Begonnen hat alles im vergangenen Herbst. Nach seinem abgeschlossenen BWL-Studium in Mannheim wollte er vor seinem Master noch „etwas berufliche Erfahrung“ sammeln. Da Klein in Sachen Eishockey durchaus ein Weltenbummler ist - in seinem Auslandssemester spielte er für die San Diego State University in der US-College-Liga ACHA II und im Sommer 2021 absolvierte er sogar neun Spiele in der israelischen Liga für die Bat Yam Dolphins - sollte sein berufliches Praktikum außerhalb Deutschlands stattfinden.
Artem Klein
- Artem Klein wurde 1994 in Omsk (Russland) geboren, ehe er im Alter von neun Jahren nach Mannheim kam.
- Für die Krefeld Pinguine bestritt er ein DEL-Spiel und lief zudem 138 Mal in der Oberliga und 54 Mal in der Regionalliga auf.
- Ab Sommer beginnt Klein seinen Master of Science in Wirtschaftsinformatik in Lissabon. Eishockey wird er dort wegen der fehlenden Teams allerdings nicht spielen können.
Der Zielort war mit Barcelona relativ schnell gefunden. Neben der Arbeit hatte Klein aber auch noch eine andere Tätigkeit im Blick. „Als sich die berufliche Perspektive in Barcelona ergeben hat, dachte ich mir, da könnte man nebenher ja ein bisschen Eishockey spielen“, sagt der Vollbluteishockeyspieler mit einem verschmitzten Grinsen.
Keine halben Sachen
Eishockey hat der Mannheimer schon immer gespielt. Über die Jungadler Mannheim kam er noch in der Jugend zum Krefelder EV 1981, ehe er über Salzburg für dreieinhalb Jahre in der Oberliga für verschiedene Mannschaften am Puck war. Da es - trotz vorhandenen Potenzials - nichts mit der ganz großen Karriere wurde, entschloss sich der 1,86 Meter große Flügelstürmer zum BWL-Studium in Mannheim und spielte nebenher in der Quadratestadt für die Regionalligamannschaft der Mad Dogs. „Ich habe mich damals ganz bewusst für das Studium und für Mannheim entschieden. Ich hätte auch weiter in der Oberliga spielen und parallel studieren können, aber ich wollte keine halben Sachen machen“, betont Klein.
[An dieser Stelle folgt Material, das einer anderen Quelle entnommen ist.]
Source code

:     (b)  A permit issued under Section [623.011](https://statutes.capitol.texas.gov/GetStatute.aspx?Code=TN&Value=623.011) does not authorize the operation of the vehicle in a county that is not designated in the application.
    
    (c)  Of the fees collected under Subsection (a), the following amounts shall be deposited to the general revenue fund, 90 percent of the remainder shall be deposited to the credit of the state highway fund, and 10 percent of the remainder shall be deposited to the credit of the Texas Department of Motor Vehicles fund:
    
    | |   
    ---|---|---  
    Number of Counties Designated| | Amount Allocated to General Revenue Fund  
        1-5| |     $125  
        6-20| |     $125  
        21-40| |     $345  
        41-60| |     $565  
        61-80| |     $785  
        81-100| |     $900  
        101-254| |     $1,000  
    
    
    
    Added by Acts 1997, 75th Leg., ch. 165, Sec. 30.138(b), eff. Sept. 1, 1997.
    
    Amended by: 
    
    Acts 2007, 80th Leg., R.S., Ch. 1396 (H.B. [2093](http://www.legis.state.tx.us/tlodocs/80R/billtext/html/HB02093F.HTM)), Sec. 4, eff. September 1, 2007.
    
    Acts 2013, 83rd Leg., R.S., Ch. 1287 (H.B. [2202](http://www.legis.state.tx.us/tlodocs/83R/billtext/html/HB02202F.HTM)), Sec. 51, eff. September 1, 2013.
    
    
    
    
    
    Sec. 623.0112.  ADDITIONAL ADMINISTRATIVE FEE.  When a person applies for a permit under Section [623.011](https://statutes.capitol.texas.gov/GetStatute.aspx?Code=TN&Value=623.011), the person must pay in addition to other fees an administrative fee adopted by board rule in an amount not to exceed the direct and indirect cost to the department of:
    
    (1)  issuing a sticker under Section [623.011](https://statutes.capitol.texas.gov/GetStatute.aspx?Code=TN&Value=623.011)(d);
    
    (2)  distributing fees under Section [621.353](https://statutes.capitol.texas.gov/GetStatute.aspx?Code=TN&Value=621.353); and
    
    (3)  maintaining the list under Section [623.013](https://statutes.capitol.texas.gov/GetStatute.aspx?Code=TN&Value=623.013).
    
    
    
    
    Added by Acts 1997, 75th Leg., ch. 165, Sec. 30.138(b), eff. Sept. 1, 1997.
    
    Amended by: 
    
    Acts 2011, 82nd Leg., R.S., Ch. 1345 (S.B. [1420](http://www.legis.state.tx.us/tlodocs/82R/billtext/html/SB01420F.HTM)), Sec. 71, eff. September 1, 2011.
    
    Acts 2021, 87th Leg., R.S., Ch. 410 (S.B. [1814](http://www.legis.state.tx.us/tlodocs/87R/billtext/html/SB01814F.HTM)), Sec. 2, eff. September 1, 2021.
Auch in Barcelona wollte er nicht einfach irgendwo Eishockey spielen. Deshalb stellte er sich auf eigene Faust beim großen FC Barcelona vor. „Das ging relativ unkompliziert. Die haben geguckt, wo ich schon so gespielt habe und dann grünes Licht gegeben“, betont Klein. Spanisch habe er im Laufe seiner Zeit „zumindest oberflächlich“ gelernt, mit Englisch sei er aber auch so überall gut durchgekommen.
Vom Niveau entspricht die spanische Liga laut dem Weltenbummler der Regionalliga in Deutschland. „Die Top-Mannschaften könnten es aber schon mit dem einen oder anderen Oberligateam aufnehmen“, meint Klein. Der FC Barcelona gehört zu diesen Spitzenteams. „Das Eishockey in Spanien ist natürlich nicht so entwickelt wie in anderen Ländern, aber man merkt schon, dass man in der ersten Liga spielt“, sagt er. So werden die Spiele im Internet gestreamt und auch das Interesse sowie die Stimmung sei bei den Spaniern vorhanden und gut.
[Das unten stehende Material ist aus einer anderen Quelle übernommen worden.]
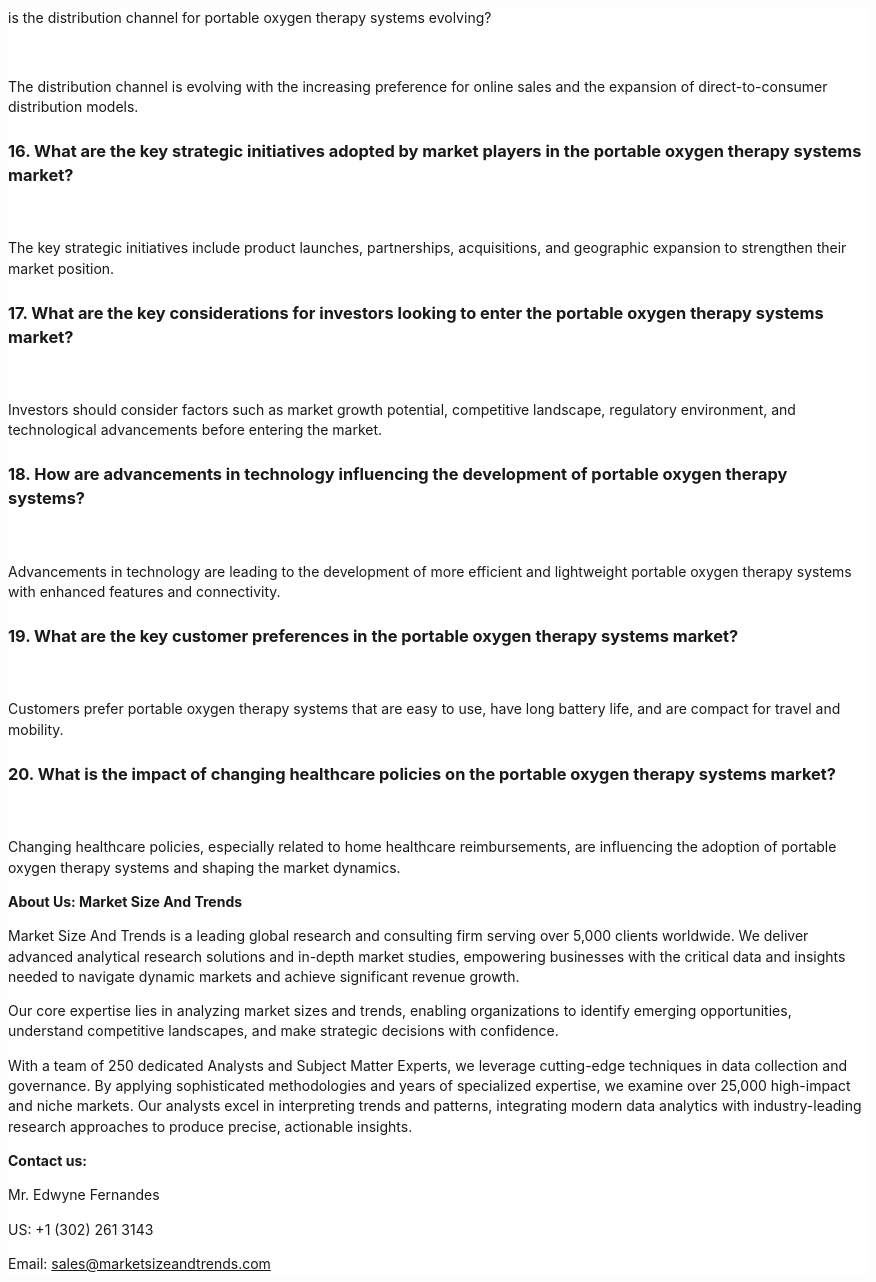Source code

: is the distribution channel for portable oxygen therapy systems evolving?</h3><p>&nbsp;</p><p>The distribution channel is evolving with the increasing preference for online sales and the expansion of direct-to-consumer distribution models.</p><h3>16. What are the key strategic initiatives adopted by market players in the portable oxygen therapy systems market?</h3><p>&nbsp;</p><p>The key strategic initiatives include product launches, partnerships, acquisitions, and geographic expansion to strengthen their market position.</p><h3>17. What are the key considerations for investors looking to enter the portable oxygen therapy systems market?</h3><p>&nbsp;</p><p>Investors should consider factors such as market growth potential, competitive landscape, regulatory environment, and technological advancements before entering the market.</p><h3>18. How are advancements in technology influencing the development of portable oxygen therapy systems?</h3><p>&nbsp;</p><p>Advancements in technology are leading to the development of more efficient and lightweight portable oxygen therapy systems with enhanced features and connectivity.</p><h3>19. What are the key customer preferences in the portable oxygen therapy systems market?</h3><p>&nbsp;</p><p>Customers prefer portable oxygen therapy systems that are easy to use, have long battery life, and are compact for travel and mobility.</p><h3>20. What is the impact of changing healthcare policies on the portable oxygen therapy systems market?</h3><p>&nbsp;</p><p>Changing healthcare policies, especially related to home healthcare reimbursements, are influencing the adoption of portable oxygen therapy systems and shaping the market dynamics.</p></body></html></p><p><strong>About Us:&nbsp;Market Size And Trends</strong></p><p>Market Size And Trends&nbsp;is a leading global research and consulting firm serving over 5,000 clients worldwide. We deliver advanced analytical research solutions and in-depth market studies, empowering businesses with the critical data and insights needed to navigate dynamic markets and achieve significant revenue growth.</p><p>Our core expertise lies in analyzing market sizes and trends, enabling organizations to identify emerging opportunities, understand competitive landscapes, and make strategic decisions with confidence.</p><p>With a team of 250 dedicated Analysts and Subject Matter Experts, we leverage cutting-edge techniques in data collection and governance. By applying sophisticated methodologies and years of specialized expertise, we examine over 25,000 high-impact and niche markets. Our analysts excel in interpreting trends and patterns, integrating modern data analytics with industry-leading research approaches to produce precise, actionable insights.</p><p><strong>Contact us:</strong></p><p>Mr. Edwyne Fernandes</p><p>US: +1 (302) 261 3143</p><p>Email: <a href="mailto:sales@marketsizeandtrends.com">sales@marketsizeandtrends.com</a>&nbsp;</p>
Die Hauptrunde mit dem FCB, dessen Eishalle sich auf dem gleichen Gelände wie das berühmte Camp Nou der Fußballer befindet - „die sind da aber schon ganz gut abgeschirmt“ - verlief für ihn schleppend. „Ich hatte zweimal Corona, bin nie so in Tritt gekommen, blieb dann aber vor den Play-offs gesund“, sagt er.
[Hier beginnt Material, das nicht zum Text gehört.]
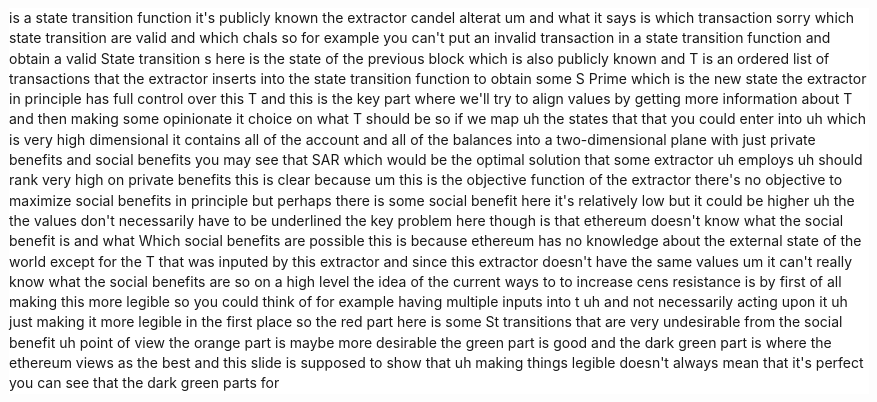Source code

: is a state transition function it's
publicly known the extractor candel
alterat um and what it says is which
transaction sorry which state transition
are valid and which chals so for example
you can't put an invalid transaction in
a state transition function and obtain a
valid State transition s here is the
state of the previous block which is
also publicly known and T is an ordered
list of transactions that the extractor
inserts into the state transition
function to obtain some S Prime which is
the new state the extractor in principle
has full control over this T and this is
the key part where we'll try to align
values by getting more information about
T and then making some opinionate it
choice on what T should
be so if we map uh the states that that
you could enter into uh which is very
high dimensional it contains all of the
account and all of the balances into a
two-dimensional plane with just private
benefits and social benefits you may see
that SAR which would be the optimal
solution that some extractor uh employs
uh should rank very high on private
benefits this is clear because um this
is the objective function of the
extractor there's no objective to
maximize social benefits in principle
but perhaps there is some social benefit
here it's relatively low but it could be
higher uh the the values don't
necessarily have to be
underlined the key problem here though
is that ethereum doesn't know what the
social benefit is and what Which social
benefits are possible this is because
ethereum has no knowledge about the
external state of the world except for
the T that was inputed by this extractor
and since this extractor doesn't have
the same values um it can't really know
what the social benefits are so on a
high level the idea of the current ways
to to increase cens resistance is by
first of all making this more legible so
you could think of for example having
multiple inputs into t uh and not
necessarily acting upon it uh just
making it more legible in the first
place so the red part here is some St
transitions that are very undesirable
from the social benefit uh point of view
the orange part is maybe more desirable
the green part is good and the dark
green part is where the ethereum views
as the
best and this slide is supposed to show
that uh making things legible doesn't
always mean that it's perfect you can
see that the dark green parts for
Und in den Play-offs schlug seine große Stunde: Im vierten Finalspiel der Best-of-Five-Serie wurde ihm gegen den Ligaprimus CG Puigcerà allerdings zunächst kurz schwarz vor Augen. Der Gegner brach ihm per Check die Nase. Klein schüttelte sich aber nur kurz, erzielte noch einen Treffer und gab die Vorlage zum Ausgleich, ehe er dann in der Verlängerung wieder den entscheidenden Pass zum Siegtreffer spielte - die Meisterschaft war gewonnen.
„Da ist schon Druck von mir abgefallen. Ich hatte ja nur diese eine Chance, spanischer Meister zu werden“, gibt Klein zu. Denn schon ab Sommer wird er seinen Master im portugiesischen Lissabon beginnen und seinem Reisebuch - mindestens - ein weiteres Kapitel hinzufügen.